• **Consignes**
[a] Relevez tous les interprètes mentionnés dans la critique du film « Asphalte », sous le nom qu'elle leur donne.
[b] Poursuivez la critique du film « Asphalte » à partir de sa dernière phrase.

• **Extrait retenu**
===

L’alchimie d’un film est toujours assez complexe à définir. On peut y voir d’évidents défauts, déceler par moment l’intention d’un réalisateur à vouloir se démarquer, s’interroger sur le pourquoi de la chose pour finalement se laisser charmer, puis séduire, au point de sortir de la salle avec une impression d’avoir vécu un beau et étrange moment, de ressentir même une certaine frustration de devoir quitter ces personnages trop tôt, tentant déjà de leur inventer des instants d’après. Cette sensation de joie intérieure était identique avec le premier film de Benchetrit « Janis et John ».
Par son approche fantasque d’une réalité que l’on souhaite occulter, « Asphalte » est un film très binaire, bien imaginé et extrêmement délicat. S’inspirant de ses « Chroniques de l’Asphalte », Benchetrit croise trois récits, autour d’un quartier défavorisé et plus précisément dans un immeuble vétuste, de type H.LM des années 60, le genre de construction dont tous les Maires de France souhaiteraient voir la disparition, encore faudrait-il qu’ils s’en donnent pleinement les moyens. Ici, on oublie « Bench » le héros autobiographique du roman, mais l’ambiance est toute aussi douce et amère, cependant plus irrationnelle et poétique. C’est d’ailleurs ce qui fait tout l’attrait du film. Là on l’on pouvait s’attendre à une énième vision sociale d’une zone sensible et de ses habitants, Benchetrit choisit de se focaliser sur la solitude urbaine, et d’offrir à ses personnages de brefs instants de trêve et de rêve et dont la vie ne sera plus tout à fait la même ensuite . Il en va ainsi de Charly (Jules Benchetrit possède un vrai charisme) l’adolescent livré à lui-même, fasciné par la nouvelle voisine, actrice has been (Isabelle Huppert touchante de retenue). De Sternkowitz (Kervern kervernise…) qui dans son malheur rencontrera une infirmière un peu larguée (impeccable Valérie Bruni Tedeschi) ou encore de Madame Hamida (Tassadit Mandi ô combien touchante) qui hébergera un astronaute tombé du ciel (Michael Pitt très en forme !).

===

• **Données fournies**
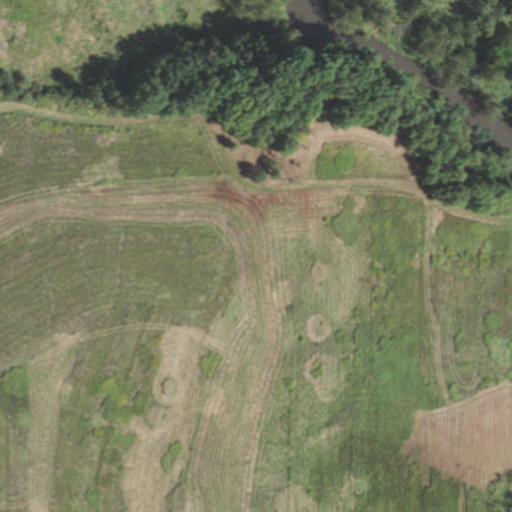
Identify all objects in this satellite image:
river: (399, 83)
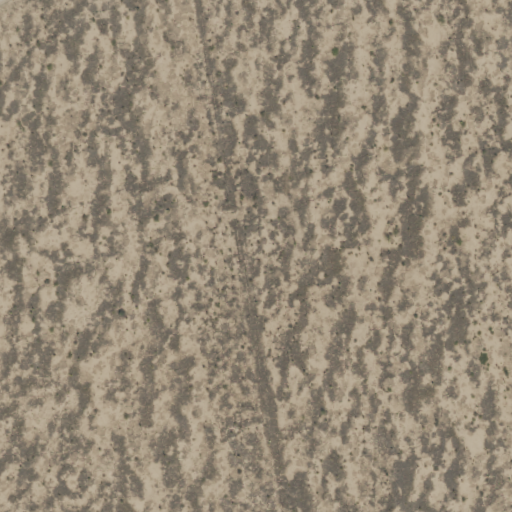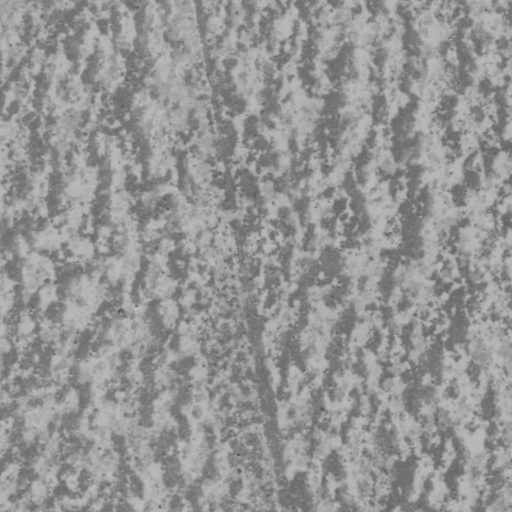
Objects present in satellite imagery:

===

• **Réponses attendues**
[a] Jules Benchetrit, Isabelle Huppert, Kervern, Valérie Bruni Tedeschi, Tassadit Mandi, Michael Pitt

[b]
C’est donc l’isolement qui se trouve au cœur du récit, chaque protagoniste semble contraint dans son existence, en attente d’un meilleur à court ou long terme, le cœur ouvert à toute forme d’amour même éphémère. Alors tout devient possible, crédible, au point d’accepter de voir tomber du ciel un cosmonaute par exemple. Benchetrit joue sur de ces nombreux contrastes qu’il accentue visuellement, notamment l’immeuble sous forme de prison avec ses gardiens, ses portes qui claquent à la vie, son aspect froid et métallique.
Si cette poésie de l’image ne tient qu’à un fil mince, elle est pourtant suffisamment aboutie et convainc. Benchetrit ne s’embarque pas d’effets compliqués, un beau format noir et blanc aurait d’ailleurs renforcé cette atmosphère si particulière comme pour « J’ai toujours rêvé d’être un gangster » (dont l’approche narrative est assez similaire). Sa mise en scène est très ascétique, tout comme le décor de ce morceau de ville fantomatique. L’intérêt est ailleurs, il repose sur les personnages attachants, de ceux que l’on ne voit pas ou plus, tous assez symptomatiques d’une époque morose.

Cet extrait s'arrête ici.